[GIVEN PASSAGE start]
St. Louis Cardinals boast depth few other teams can approach
Randal Grichuk is 22 years old and has yet to play a game above Double-A, but he knows that his place in baseball history is already in one way assured. That is because the Angels selected him 24th overall in the 2009 draft out of Texas' Lamar Consolidated High School, one slot before they picked another high school outfielder: Mike Trout.
"People always joke that I'll probably be a question on Jeopardy!," Grichuk said. "It could get old, but because it's him? Okay, if it was somebody that's average, it would be like, seriously? But him? It doesn't bother me at all."
Grichuk is friends with the game's leading phenom ("Oh, we're good boys," Grichuk said), and Trout called him to offer his congratulations and to talk about their shared future after the Angels added him to their 40-man roster last Nov. 20. "That conversation kind of got thrown out the window," Grichuk said, because two days later, the Angels shipped him and outfielder Peter Bourjos to the Cardinals in exchange for third baseman David Freese and reliever Fernando Salas.
"In a way, it might be nice for him to be here, because he'll be asked [about Trout] less," said Cardinals general manager John Mozeliak. Grichuk does not hide his pleasure about receiving a fresh start in St. Louis. "I feel like it's more of a family-oriented type of place," he said. "I feel like everybody's in it to win it. Great organization I've seen so far."
The Cardinals are, empirically, a great organization -- the defending National League champions have had one losing season in the past 14 years -- but rarely have they looked more formidable they do right now. One rival executive told me that despite the fact that the Cardinals play in the NL Central, which produced both of the league's Wild Card teams in 2013 (the Pirates and the Reds), he expects them to win the division with a double-digit lead in the standings. "I'm not just saying they're going to win it," he said. "It'll be closer to 15 than it'll be to five."
A central element of the Cardinals' success has always been the depth of talent they have continually replenished, and last November's trade seems an exemplar of one way in which they have managed to do that, and one reason why their current depth is certainly unmatched. They turned Freese -- a St. Louis-area native and the hero of their 2011 World Series run, but also a player who seems to be declining (he hit just nine home runs last year), can reach free agency after this season and had an obvious heir in Matt Carpenter -- and the middling middle reliever Salas into the speedy, younger and defensively superior Bourjos, as well as Grichuk, who might have even greater upside.
[GIVEN PASSAGE end]
* [STATED PROBLEM 1]:
Answer these questions from the Cardinals article:
(a) With which overall pick did the Angels select Grichuk in the 2009 draft?
(b) Which two players did the Angels receive from the Cardinals in the trade?
(c) How many home runs did Freese hit last year?
* [STATED PROBLEM 2]: Turn the paragraph of the Cardinals article that begins "Grichuk is friends with the game's leading phenom" into a short bulleted list that keeps its main facts.
* [STATED PROBLEM 3]: Reproduce the Cardinals article from "St. Louis Cardinals" up to and including "outfielder: Mike Trout.".
Rely on the Cardinals article alone for every answer.
[EXCERPTED DATA start]
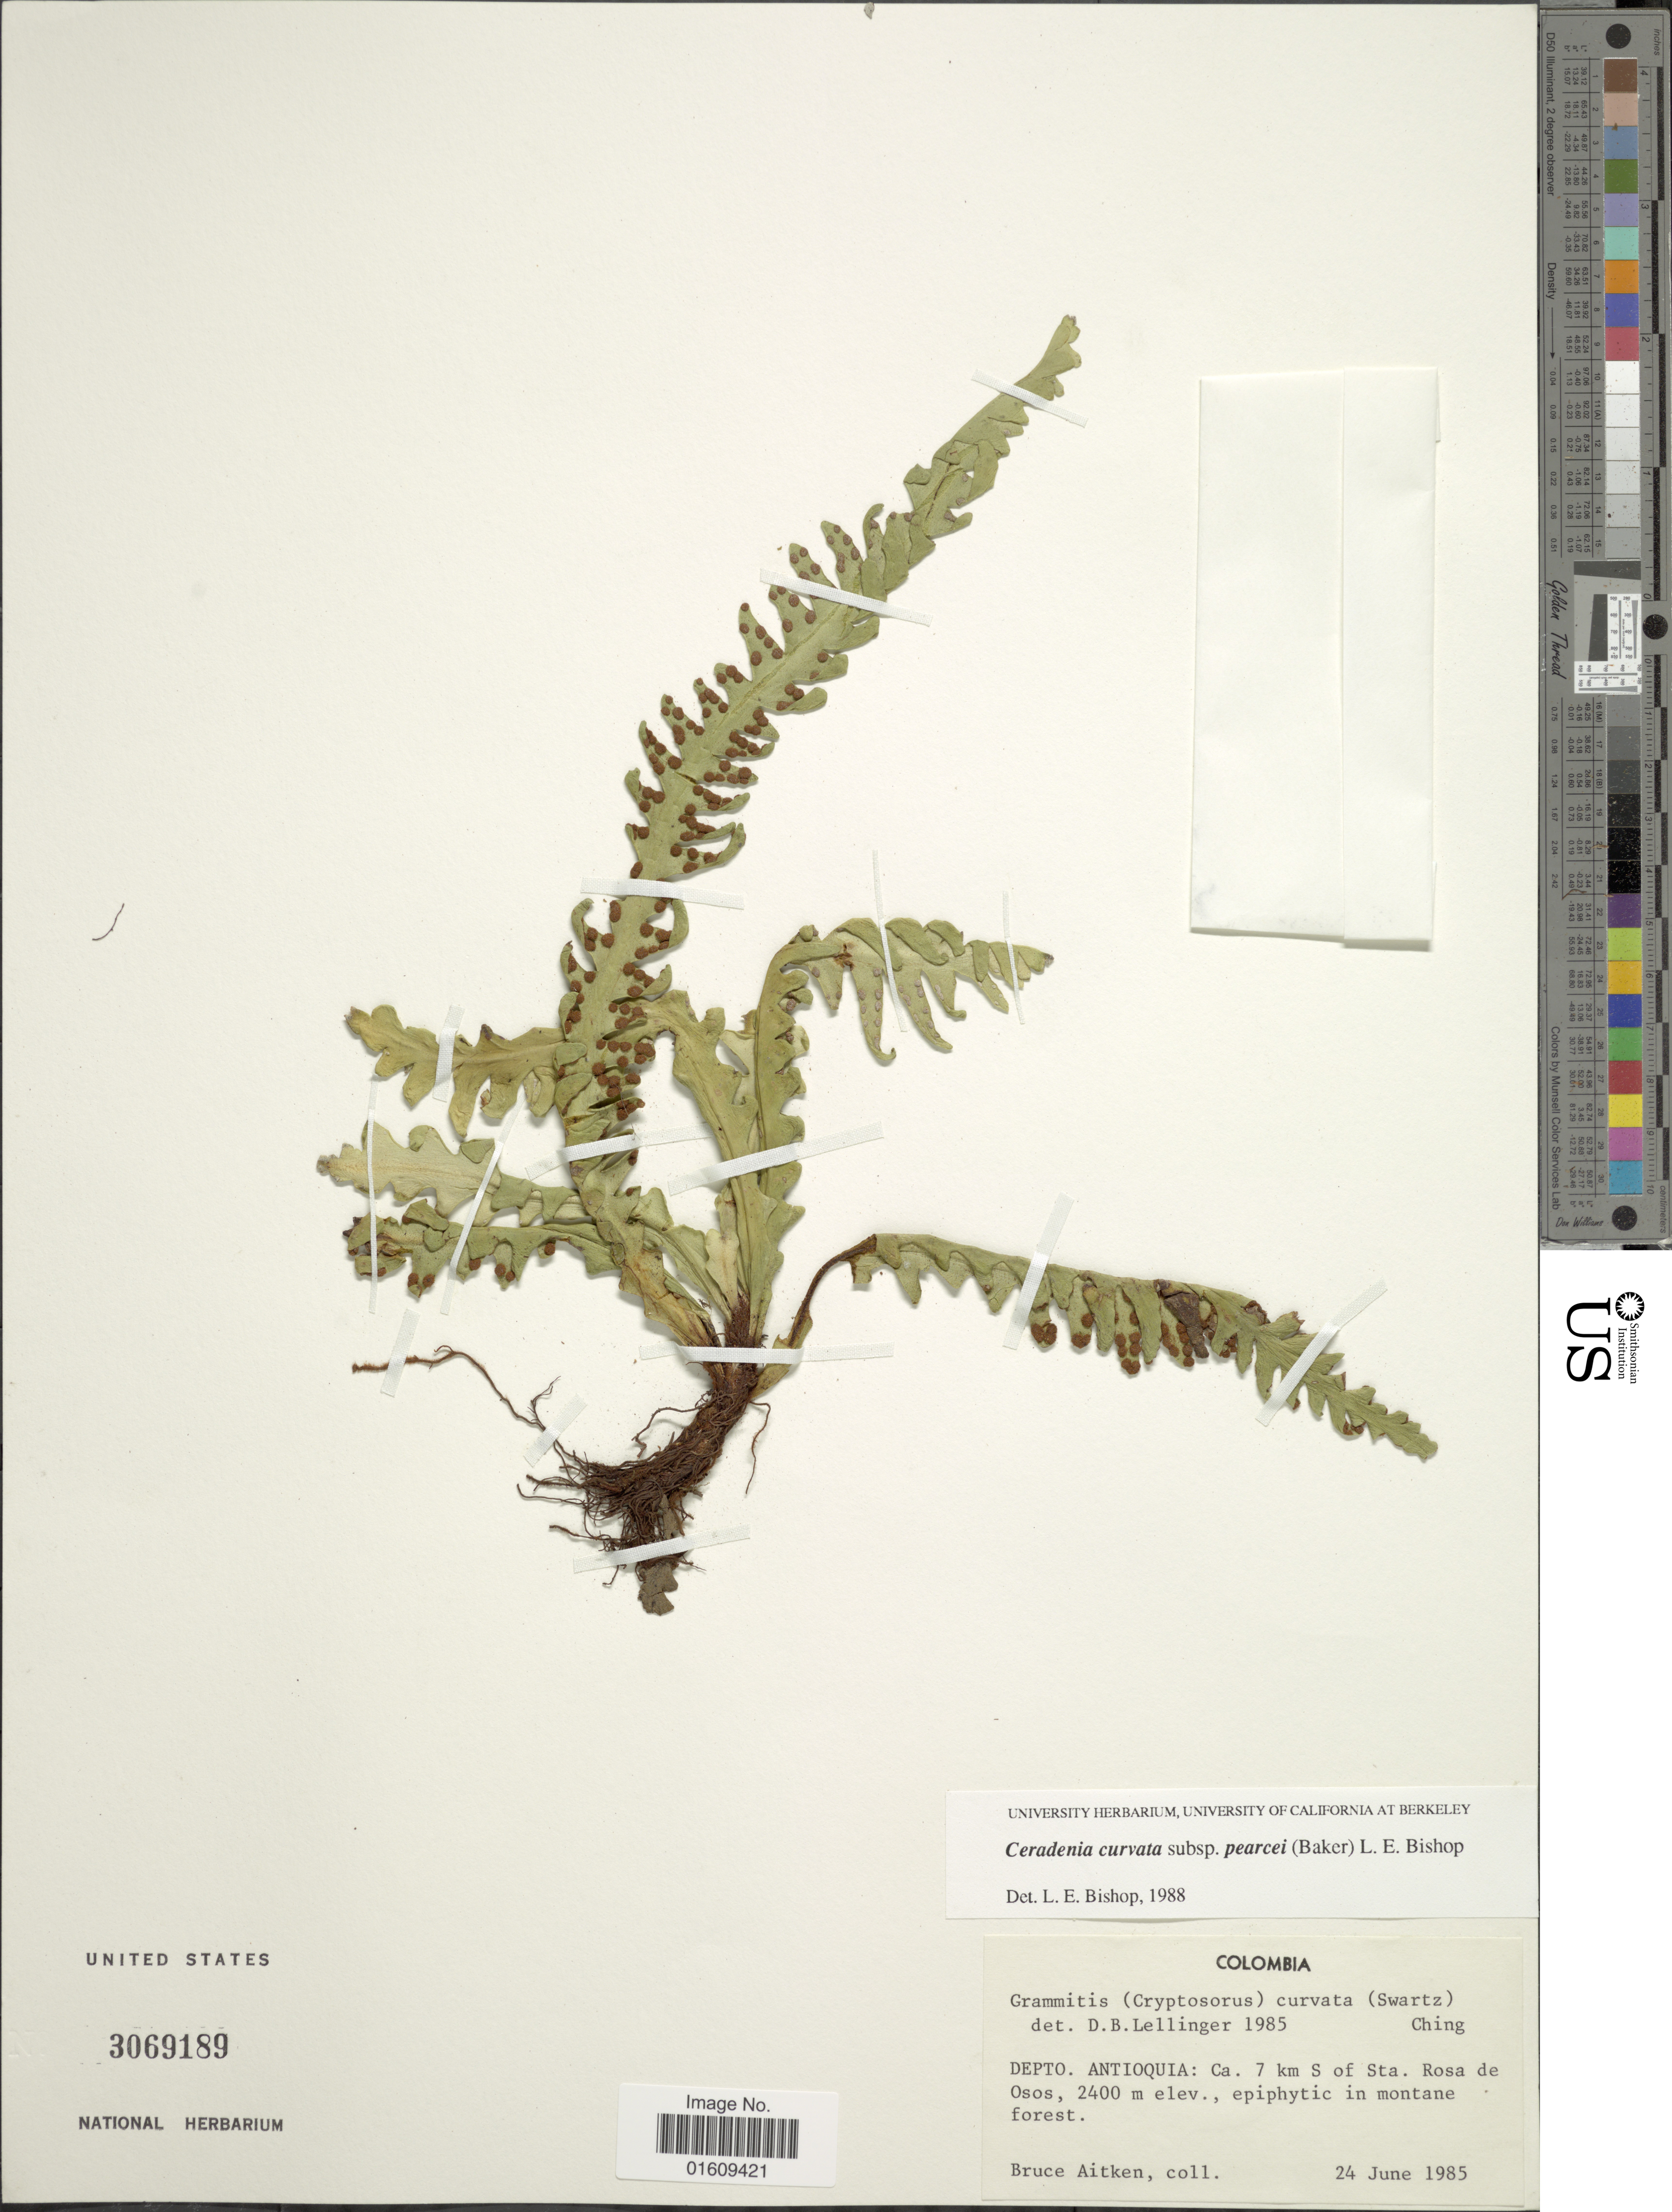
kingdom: Plantae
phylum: Tracheophyta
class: Polypodiopsida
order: Polypodiales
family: Polypodiaceae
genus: Ceradenia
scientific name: Ceradenia curvata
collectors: B. Aitken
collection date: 1985-06-24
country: Colombia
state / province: Antioquia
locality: Colombia, Depto. Antioquia: Ca. 7 km S of Sta. Rosa de Osos.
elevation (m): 2400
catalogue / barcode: US 3069189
[EXCERPTED DATA end]
* [TASK SOLUTION 1]:
(a) 24th overall
(b) Third baseman David Freese and reliever Fernando Salas
(c) Nine

* [TASK SOLUTION 2]:
- Grichuk and Trout are friends. Grichuk said, "we're good boys."
- After the Angels added Grichuk to their 40-man roster on Nov. 20, Trout called to congratulate him and to talk about their shared future.
- Two days later, the Angels traded Grichuk and outfielder Peter Bourjos to the Cardinals for third baseman David Freese and reliever Fernando Salas.
- Because of the trade, Grichuk said, that conversation "kind of got thrown out the window."

* [TASK SOLUTION 3]:
St. Louis Cardinals boast depth few other teams can approach
Randal Grichuk is 22 years old and has yet to play a game above Double-A, but he knows that his place in baseball history is already in one way assured. That is because the Angels selected him 24th overall in the 2009 draft out of Texas' Lamar Consolidated High School, one slot before they picked another high school outfielder: Mike Trout.